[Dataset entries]

━━━━━━━━━━━━━━━━━━━━

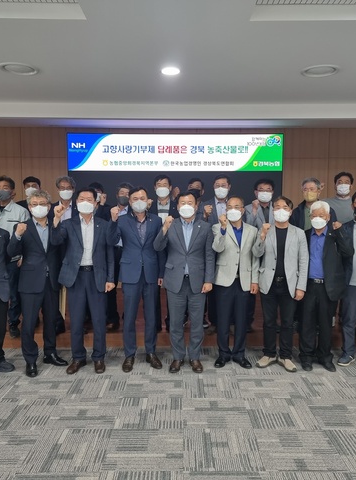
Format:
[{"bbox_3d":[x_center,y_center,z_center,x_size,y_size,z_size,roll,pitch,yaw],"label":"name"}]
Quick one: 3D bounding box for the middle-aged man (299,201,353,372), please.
[{"bbox_3d":[1.443,0.441,4.313,0.505,1.625,0.380,1,5,11],"label":"middle-aged man"}]

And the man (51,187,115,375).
[{"bbox_3d":[-0.920,0.382,4.276,0.588,1.765,0.420,-1,5,-7],"label":"man"}]

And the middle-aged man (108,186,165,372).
[{"bbox_3d":[-0.404,0.376,4.324,0.536,1.764,0.400,0,5,-3],"label":"middle-aged man"}]

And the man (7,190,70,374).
[{"bbox_3d":[-1.363,0.391,4.334,0.557,1.739,0.420,-1,5,-10],"label":"man"}]

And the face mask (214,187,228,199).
[{"bbox_3d":[0.481,-0.515,4.874,0.150,0.130,0.100,0,5,8],"label":"face mask"}]

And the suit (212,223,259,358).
[{"bbox_3d":[0.574,0.504,4.426,0.460,1.405,0.340,0,5,4],"label":"suit"}]

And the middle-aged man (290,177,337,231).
[{"bbox_3d":[1.550,0.168,5.076,0.580,1.750,0.380,1,5,14],"label":"middle-aged man"}]

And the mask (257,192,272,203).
[{"bbox_3d":[0.968,-0.484,4.923,0.155,0.118,0.090,1,5,8],"label":"mask"}]

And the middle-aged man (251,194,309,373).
[{"bbox_3d":[1.003,0.420,4.342,0.538,1.664,0.400,1,5,8],"label":"middle-aged man"}]

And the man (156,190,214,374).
[{"bbox_3d":[0.063,0.395,4.287,0.560,1.730,0.400,0,5,1],"label":"man"}]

━━━━━━━━━━━━━━━━━━━━

• _Work instruction_:
Show each line of the material above in which the string "aged" appears.

• _Answer section_:
Quick one: 3D bounding box for the middle-aged man (299,201,353,372), please.
[{"bbox_3d":[1.443,0.441,4.313,0.505,1.625,0.380,1,5,11],"label":"middle-aged man"}]
And the middle-aged man (108,186,165,372).
[{"bbox_3d":[-0.404,0.376,4.324,0.536,1.764,0.400,0,5,-3],"label":"middle-aged man"}]
And the middle-aged man (290,177,337,231).
[{"bbox_3d":[1.550,0.168,5.076,0.580,1.750,0.380,1,5,14],"label":"middle-aged man"}]
And the middle-aged man (251,194,309,373).
[{"bbox_3d":[1.003,0.420,4.342,0.538,1.664,0.400,1,5,8],"label":"middle-aged man"}]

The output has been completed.